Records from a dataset
+--

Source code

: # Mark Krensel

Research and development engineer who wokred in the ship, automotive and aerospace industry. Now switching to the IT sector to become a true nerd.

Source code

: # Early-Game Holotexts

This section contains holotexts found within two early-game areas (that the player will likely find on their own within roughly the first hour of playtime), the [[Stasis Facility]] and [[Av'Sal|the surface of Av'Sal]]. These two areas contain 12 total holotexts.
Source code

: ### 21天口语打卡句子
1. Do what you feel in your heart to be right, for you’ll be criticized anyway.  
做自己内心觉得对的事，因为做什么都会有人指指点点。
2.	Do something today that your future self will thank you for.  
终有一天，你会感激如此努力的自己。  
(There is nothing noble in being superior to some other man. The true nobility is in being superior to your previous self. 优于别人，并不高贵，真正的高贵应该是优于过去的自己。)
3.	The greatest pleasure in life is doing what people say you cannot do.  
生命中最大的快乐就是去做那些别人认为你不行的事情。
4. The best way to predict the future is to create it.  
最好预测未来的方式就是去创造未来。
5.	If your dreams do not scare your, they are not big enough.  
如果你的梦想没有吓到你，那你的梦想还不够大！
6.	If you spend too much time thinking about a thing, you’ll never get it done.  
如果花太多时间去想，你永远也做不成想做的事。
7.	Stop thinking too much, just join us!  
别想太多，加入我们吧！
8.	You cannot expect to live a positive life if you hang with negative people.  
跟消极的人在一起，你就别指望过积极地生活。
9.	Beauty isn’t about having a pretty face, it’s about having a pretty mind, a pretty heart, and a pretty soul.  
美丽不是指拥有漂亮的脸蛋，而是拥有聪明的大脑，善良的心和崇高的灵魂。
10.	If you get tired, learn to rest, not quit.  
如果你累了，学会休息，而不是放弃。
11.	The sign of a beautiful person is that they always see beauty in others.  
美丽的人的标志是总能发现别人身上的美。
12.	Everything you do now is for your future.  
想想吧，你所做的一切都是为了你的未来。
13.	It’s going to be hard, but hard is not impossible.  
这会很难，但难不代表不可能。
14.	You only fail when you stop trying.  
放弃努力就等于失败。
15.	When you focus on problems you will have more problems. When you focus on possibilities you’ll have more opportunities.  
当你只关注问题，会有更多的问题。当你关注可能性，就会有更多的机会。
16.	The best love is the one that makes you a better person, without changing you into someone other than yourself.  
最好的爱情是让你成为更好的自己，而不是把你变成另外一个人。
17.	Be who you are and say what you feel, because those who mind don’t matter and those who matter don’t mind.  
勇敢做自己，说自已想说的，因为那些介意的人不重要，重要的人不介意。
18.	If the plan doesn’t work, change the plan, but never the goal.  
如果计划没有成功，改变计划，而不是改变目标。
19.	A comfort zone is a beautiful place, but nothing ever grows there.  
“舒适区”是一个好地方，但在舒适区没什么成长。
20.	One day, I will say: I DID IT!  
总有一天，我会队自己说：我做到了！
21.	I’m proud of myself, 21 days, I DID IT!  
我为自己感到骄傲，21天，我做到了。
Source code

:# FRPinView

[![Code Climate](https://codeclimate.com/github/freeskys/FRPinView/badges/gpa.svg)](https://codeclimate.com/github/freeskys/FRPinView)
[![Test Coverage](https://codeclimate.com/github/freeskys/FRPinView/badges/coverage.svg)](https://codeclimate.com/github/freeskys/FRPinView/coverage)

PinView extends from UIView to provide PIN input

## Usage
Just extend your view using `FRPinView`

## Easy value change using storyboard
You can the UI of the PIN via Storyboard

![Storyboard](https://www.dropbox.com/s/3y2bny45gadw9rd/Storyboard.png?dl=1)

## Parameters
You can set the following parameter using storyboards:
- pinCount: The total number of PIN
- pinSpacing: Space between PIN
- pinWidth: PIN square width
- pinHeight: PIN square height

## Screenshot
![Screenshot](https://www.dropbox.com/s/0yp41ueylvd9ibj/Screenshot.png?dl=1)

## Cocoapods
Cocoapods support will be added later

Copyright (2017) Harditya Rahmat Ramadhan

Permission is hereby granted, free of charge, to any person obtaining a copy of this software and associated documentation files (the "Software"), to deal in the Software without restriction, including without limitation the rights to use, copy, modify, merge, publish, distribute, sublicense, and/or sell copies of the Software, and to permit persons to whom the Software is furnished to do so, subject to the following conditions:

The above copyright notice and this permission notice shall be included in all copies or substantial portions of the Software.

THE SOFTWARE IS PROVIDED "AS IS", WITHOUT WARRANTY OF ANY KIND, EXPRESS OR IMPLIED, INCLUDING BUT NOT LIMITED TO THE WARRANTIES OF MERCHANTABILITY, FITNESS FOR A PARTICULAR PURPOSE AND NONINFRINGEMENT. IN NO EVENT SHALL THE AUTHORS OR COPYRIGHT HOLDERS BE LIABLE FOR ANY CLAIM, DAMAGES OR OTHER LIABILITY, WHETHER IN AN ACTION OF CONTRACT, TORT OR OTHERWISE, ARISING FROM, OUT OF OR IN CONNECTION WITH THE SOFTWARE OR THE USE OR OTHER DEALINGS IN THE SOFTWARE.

+--

* [What you need to do]: With "dropbox" as the string to match, show every line of the entries above that has it.

* [Completed exercise]:
![Storyboard](https://www.dropbox.com/s/3y2bny45gadw9rd/Storyboard.png?dl=1)
![Screenshot](https://www.dropbox.com/s/0yp41ueylvd9ibj/Screenshot.png?dl=1)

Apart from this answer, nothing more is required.